# Task prompt
Look through the entries below and show every line containing the word "knee".

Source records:
• • • • •
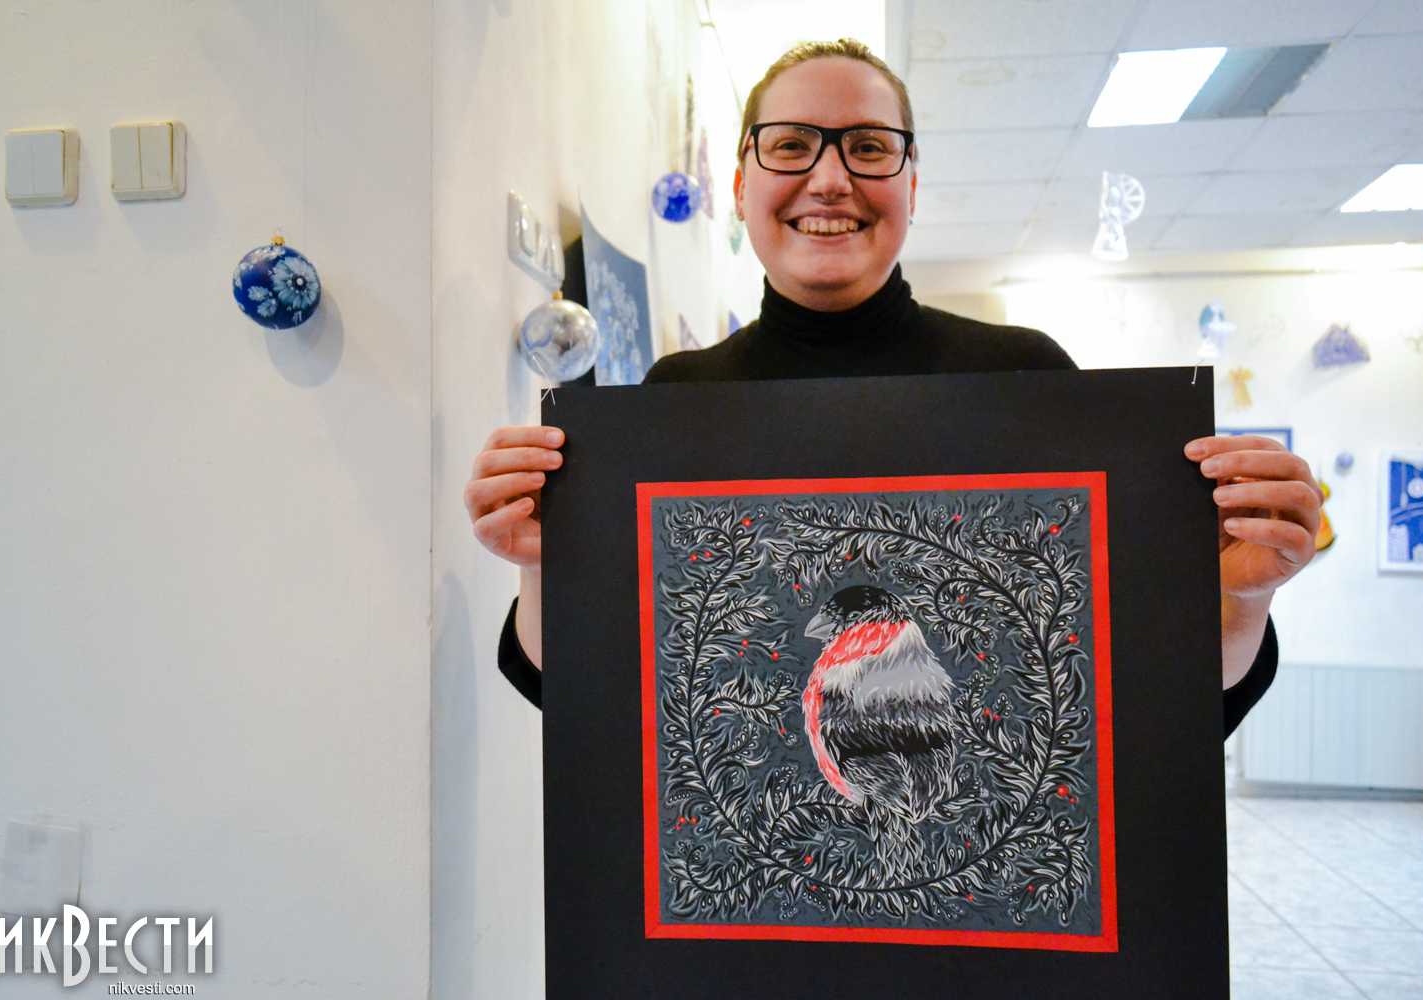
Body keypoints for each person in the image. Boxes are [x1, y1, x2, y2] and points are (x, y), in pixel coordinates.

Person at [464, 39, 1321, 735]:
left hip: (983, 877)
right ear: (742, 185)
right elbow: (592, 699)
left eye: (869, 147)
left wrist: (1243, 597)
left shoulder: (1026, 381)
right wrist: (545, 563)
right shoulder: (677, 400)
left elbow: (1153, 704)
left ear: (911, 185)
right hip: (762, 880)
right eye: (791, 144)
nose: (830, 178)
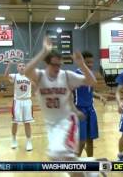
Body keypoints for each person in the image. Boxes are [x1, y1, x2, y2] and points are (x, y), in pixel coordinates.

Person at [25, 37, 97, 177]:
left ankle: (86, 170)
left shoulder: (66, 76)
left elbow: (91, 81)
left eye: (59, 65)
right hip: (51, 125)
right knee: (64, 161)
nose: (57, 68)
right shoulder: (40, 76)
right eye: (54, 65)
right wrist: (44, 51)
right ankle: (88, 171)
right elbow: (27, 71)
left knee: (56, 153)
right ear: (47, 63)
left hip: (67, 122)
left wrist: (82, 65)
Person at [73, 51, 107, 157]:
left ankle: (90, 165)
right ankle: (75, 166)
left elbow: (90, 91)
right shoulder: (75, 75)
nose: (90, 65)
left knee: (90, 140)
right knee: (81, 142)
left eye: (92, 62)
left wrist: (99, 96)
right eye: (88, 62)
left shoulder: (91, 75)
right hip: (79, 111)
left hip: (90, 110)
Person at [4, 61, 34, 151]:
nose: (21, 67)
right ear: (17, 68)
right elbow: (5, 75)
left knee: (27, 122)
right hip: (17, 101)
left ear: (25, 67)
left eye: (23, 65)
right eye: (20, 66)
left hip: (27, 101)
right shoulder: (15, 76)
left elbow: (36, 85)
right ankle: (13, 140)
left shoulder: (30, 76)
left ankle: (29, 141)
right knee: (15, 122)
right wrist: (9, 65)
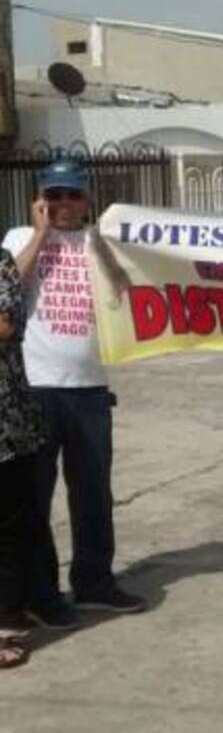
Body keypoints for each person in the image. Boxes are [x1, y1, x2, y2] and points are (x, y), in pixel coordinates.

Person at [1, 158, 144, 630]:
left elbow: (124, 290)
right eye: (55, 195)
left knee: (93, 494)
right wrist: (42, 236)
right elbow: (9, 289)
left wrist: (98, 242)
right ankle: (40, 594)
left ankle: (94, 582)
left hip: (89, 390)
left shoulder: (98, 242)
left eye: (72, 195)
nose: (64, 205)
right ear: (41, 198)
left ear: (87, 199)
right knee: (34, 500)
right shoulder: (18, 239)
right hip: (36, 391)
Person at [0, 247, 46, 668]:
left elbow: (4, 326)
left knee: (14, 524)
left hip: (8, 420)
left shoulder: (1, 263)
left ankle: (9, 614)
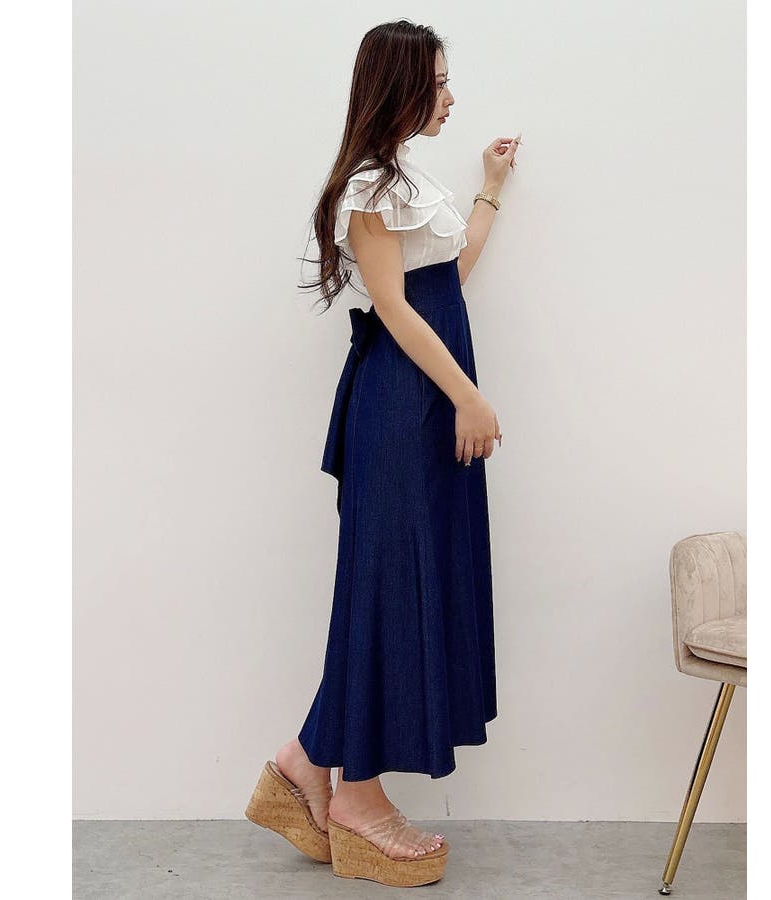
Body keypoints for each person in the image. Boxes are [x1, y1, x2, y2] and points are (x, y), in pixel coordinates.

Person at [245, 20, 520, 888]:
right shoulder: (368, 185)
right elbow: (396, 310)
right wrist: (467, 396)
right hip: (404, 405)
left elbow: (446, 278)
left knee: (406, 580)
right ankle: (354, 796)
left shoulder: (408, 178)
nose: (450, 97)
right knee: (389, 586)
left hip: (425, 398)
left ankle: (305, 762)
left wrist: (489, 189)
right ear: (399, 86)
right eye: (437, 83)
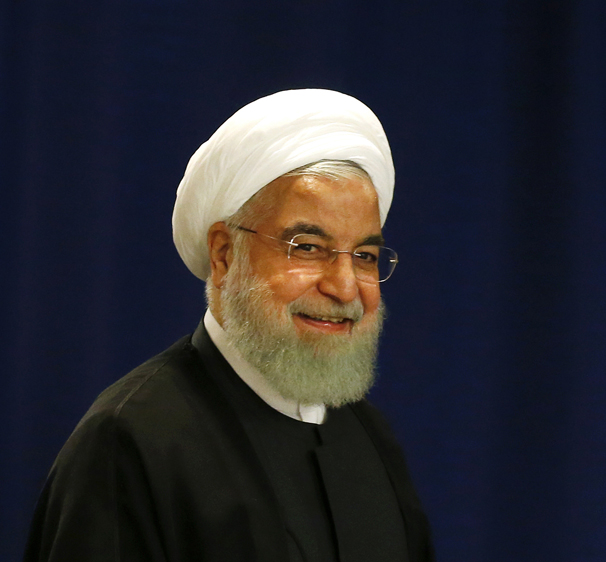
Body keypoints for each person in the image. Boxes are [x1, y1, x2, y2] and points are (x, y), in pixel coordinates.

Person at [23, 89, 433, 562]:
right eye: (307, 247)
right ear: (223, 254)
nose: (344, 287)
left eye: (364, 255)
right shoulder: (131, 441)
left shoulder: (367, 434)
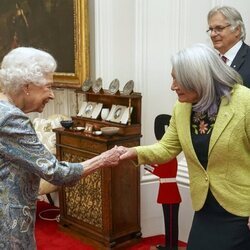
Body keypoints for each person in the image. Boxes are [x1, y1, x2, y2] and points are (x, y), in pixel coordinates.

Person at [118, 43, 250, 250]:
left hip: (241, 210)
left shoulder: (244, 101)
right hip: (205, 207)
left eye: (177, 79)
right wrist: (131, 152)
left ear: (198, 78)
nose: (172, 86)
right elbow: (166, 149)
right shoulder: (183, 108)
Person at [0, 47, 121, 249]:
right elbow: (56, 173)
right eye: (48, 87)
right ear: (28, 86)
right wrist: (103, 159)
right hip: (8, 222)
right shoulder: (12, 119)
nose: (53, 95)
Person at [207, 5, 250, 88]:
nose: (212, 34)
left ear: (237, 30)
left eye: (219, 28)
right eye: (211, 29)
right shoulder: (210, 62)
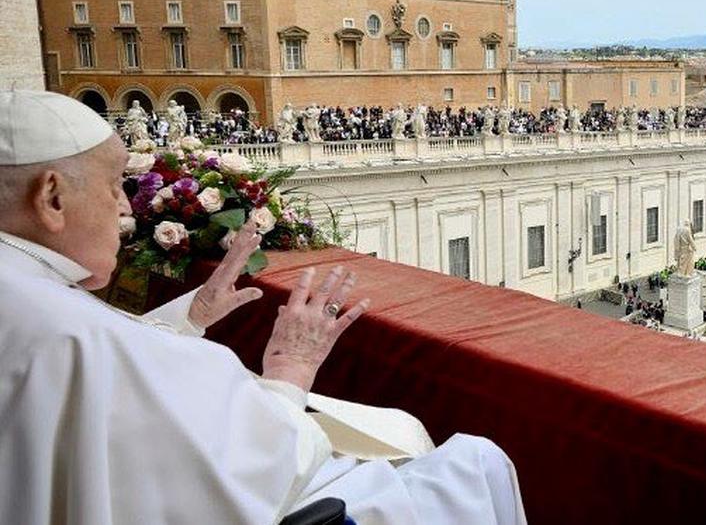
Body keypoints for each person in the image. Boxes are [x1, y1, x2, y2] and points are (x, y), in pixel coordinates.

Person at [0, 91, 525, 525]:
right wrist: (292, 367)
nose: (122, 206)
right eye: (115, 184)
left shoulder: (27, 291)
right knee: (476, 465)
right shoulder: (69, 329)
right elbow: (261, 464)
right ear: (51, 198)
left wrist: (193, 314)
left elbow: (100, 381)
• • • • •
# Answer to this problem
right knee: (64, 161)
left knee: (56, 153)
left knee: (90, 140)
right knee: (81, 142)
left knee: (27, 122)
right knee: (15, 122)
left knee: (93, 494)
right knee: (34, 500)
left knee: (14, 524)
left knee: (406, 580)
right knee: (389, 586)
right knee: (476, 465)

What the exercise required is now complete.